*PASSAGE*.
THIS NOTE HAS NOT BEEN REGISTERED UNDER THE SECURITIES ACT OF 1933, AS AMENDED, OR APPLICABLE STATE SECURITIES LAWS. THE SECURITIES HAVE BEEN ACQUIRED FOR INVESTMENT AND MAY NOT BE OFFERED FOR SALE, SOLD, TRANSFERRED OR ASSIGNED IN THE ABSENCE OF AN EFFECTIVE REGISTRATION STATEMENT FOR THE SECURITIES UNDER THE SECURITIES ACT OF 1933, AS AMENDED, OR APPLICABLE STATE SECURITIES LAWS, OR AN OPINION OF COUNSEL, IN A FORM ACCEPTABLE TO THE COMPANY, THAT REGISTRATION IS NOT REQUIRED UNDER SAID ACT OR APPLICABLE STATE SECURITIES LAWS OR UNLESS SOLD PURSUANT TO RULE 144 UNDER SAID ACT.

 

CLEANCORE GLOBAL LIMITED

 

10% SUBORDINATED PROMISSORY NOTE

 

US $800,000 April 15, 2025

 

FOR VALUE RECEIVED, CleanCore Global Limited, an Irish corporation (the “Company”), promises to pay to Sanzonate Europe Ltd. (the “Holder”) the principal sum of Eight Hundred Thousand Dollars ($800,000.00) in lawful money of the United States of America, with simple interest payable thereon at the rate of ten percent (10%) per annum. The unpaid principal amount hereof and all accrued but unpaid interest thereon shall be paid in full to the Holder on the second (2nd) anniversary of the date of this 10% Subordinated Promissory Note (the “Maturity Date”).

*DATASET RECORDS*.
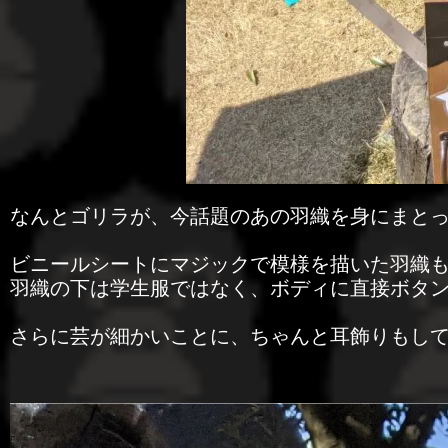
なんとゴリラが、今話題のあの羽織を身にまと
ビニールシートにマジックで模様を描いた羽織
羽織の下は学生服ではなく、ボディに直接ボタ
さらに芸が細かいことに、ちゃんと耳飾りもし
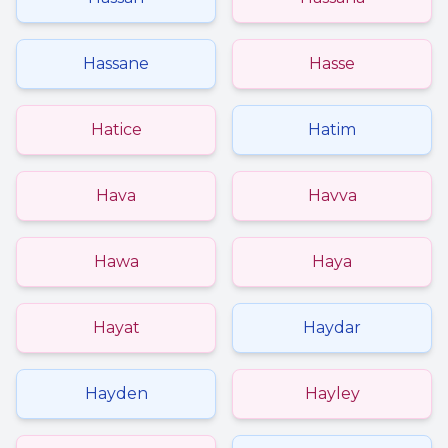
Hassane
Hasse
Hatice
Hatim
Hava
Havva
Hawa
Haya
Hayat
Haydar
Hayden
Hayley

*PROBLEM DESCRIPTION*. In the promissory note, which company is designated as the Holder?

*ANSWER AREA*. Sanzonate Europe Ltd.